Der Schweiß lief al-Lahuri in die Augen, über die Wangen und in den Bart. Bis vor kurzem hatte er den Schnauzbart der Jungen getragen. Jetzt trug er den Vollbart der Alten. Er ärgerte sich, dass er schwitzte, nur weil es ein wenig bergauf ging.

Hinter zwei Mangobäumen kam eine erbärmliche Hütte zum Vorschein. Dahinter duckten sich zwei, drei weitere Hütten. Sie waren mit dem Erdreich verwachsen, als hätte dieses sie ausgebrütet und sie seien erst halb geschlüpft.
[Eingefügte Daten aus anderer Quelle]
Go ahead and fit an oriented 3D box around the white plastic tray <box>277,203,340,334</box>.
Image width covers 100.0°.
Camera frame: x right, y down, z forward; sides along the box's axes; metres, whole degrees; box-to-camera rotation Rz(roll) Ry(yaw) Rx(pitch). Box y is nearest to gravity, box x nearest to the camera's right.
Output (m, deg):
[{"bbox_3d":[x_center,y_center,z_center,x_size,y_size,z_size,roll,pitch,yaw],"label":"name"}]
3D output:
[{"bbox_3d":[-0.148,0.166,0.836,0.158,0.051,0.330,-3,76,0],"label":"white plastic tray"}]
Keine Menschenseele war zu erblicken. Er hielt sich rechts, umrundete die verlassene oder schlafende Siedlung und stieg weiter den Berg hinauf.
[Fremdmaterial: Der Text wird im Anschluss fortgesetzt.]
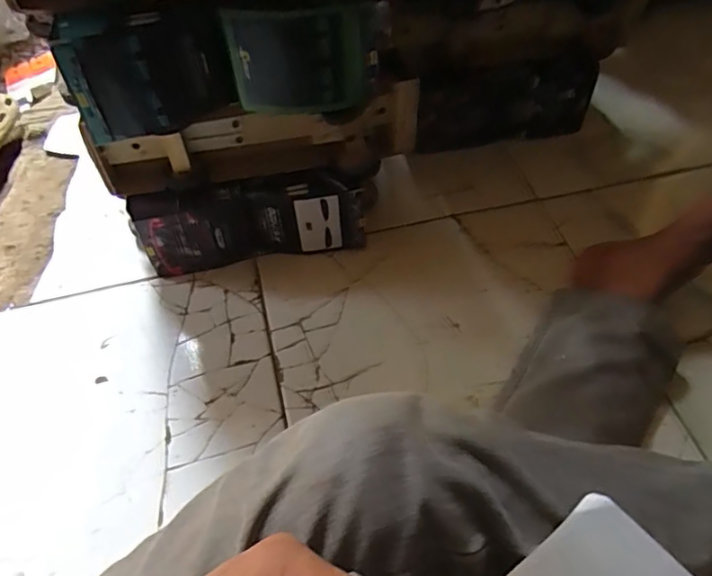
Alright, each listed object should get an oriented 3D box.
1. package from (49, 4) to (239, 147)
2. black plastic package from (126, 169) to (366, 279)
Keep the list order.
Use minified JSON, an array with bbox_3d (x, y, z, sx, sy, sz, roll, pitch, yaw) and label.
[{"bbox_3d":[-0.196,-0.203,0.533,0.144,0.110,0.043,-18,54,-12],"label":"package"},{"bbox_3d":[-0.125,-0.077,0.699,0.269,0.114,0.045,-7,53,-4],"label":"black plastic package"}]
Das Gestrüpp wurde dichter und dichter. Sehnsuchtsvoll dachte er an den langen Basar von Jaipur. Sechs Elefanten, so hatte der Fürst bei der Planung bestimmt, mussten nebeneinander darauf einhergehen können, ohne sich zu berühren. Auch hatte er rechte Winkel für alle Straßen verfügt und krumme Kurven verboten. Die ganze Welt, dachte al-Lahuri, sollte den Vorschriften des alten Fürsten von Jaipur gehorchen. Da fuhr er jäh zurück.
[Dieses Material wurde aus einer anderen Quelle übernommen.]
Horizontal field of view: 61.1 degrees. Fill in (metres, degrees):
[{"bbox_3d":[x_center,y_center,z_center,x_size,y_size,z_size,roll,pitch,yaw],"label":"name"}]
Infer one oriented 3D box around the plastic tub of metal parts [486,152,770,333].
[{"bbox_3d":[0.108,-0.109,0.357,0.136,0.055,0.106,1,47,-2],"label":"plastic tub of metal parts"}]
Der Kopf einer Ziege war plötzlich vor ihm aufgetaucht und glotzte ihn an. Er schien zwischen Blättern im Nichts zu hängen; erst allmählich kam die ganze Ziege zum Vorschein. Sie trat geradewegs aus dem Berg hervor. Eine zweite Ziege drängte ihr nach. Darunter rannte ein kleines Tier, zu schnell, um es bestimmen zu können, und schoss ins Gebüsch. Etwas flatterte, hoch oben, in spitzblättrigen Zweigen. Dann spuckte der Berg eine Schlange aus. Sie kringelte sich im Geäst, glitt zu Boden, richtete den Kopf auf und spreizte die Haube.

»Pest und Hundeaas!«, schrie Musa. Er hob den Stock und schlug zu und verfehlte und schlug ein zweites Mal zu und schlug in ein leeres Gestrüpp. Zweige brachen. Blätter flogen. Die Schlange war fort. Die Ziegen waren ebenfalls fort. Der Berg hatte alles wieder eingesaugt, was er zuvor ausgespien hatte. Vorsichtig näherte er sich dem schwarzen Loch, das halb verborgen hinter Blättern und Astwerk in der Flanke der Insel klaffte.

Es ging dort sehr tief hinein: ein Höhlengang, mit altem Gemäuer befestigt. Er war schwarz wie die Nacht, doch in der Ferne wurde es wieder hell. Etwas trabte und etwas knisterte und etwas quiekte und alles war voller Vogeldreck. Meister Musa steckte Kopf und Stock neugierig tief in den Stollen, doch seine Beine wollten nicht mit. Er klopfte mit dem Stock ans Gemäuer. Es klang hohl. Er lächelte über seine eigene Feigheit. Dann ging er hinein.

Der Gang war feucht und erdig. Er tastete mit dem Stock wie ein Blinder. Allerlei Gestrüpp wuchs auch hier, oder es war totes Gestrüpp, das Tiere hereingezerrt hatten. Knatternd flog etwas auf, ein Vogel, eine Fledermaus, dann war es wieder still wie das Grab. Es wurde kühler, wärmer, kühler. Die Helligkeit am Ende des Tunnels war fort. Etwas schnaufte. Musa drehte sich um. Auch hinter ihm war alles schwarz. Etwas kollerte. Vielleicht war Mauerwerk heruntergebrochen. Vielleicht hatte es beide Eingänge gleichzeitig versperrt. Die Stockspitze sank in etwas Weiches ein, dann klackte sie wieder auf Stein. Er strauchelte. Er versuchte zu rennen. Gestein, Gestrüpp, Ziegen, Vögel, Affen, Fledermäuse, Nasses, Weiches, Hartes, Borstiges, Glitschiges blockierte seinen Weg, und da war Licht, ein großer Luftzug kam ihm entgegen, er stolperte über eine Schwelle und war befreit.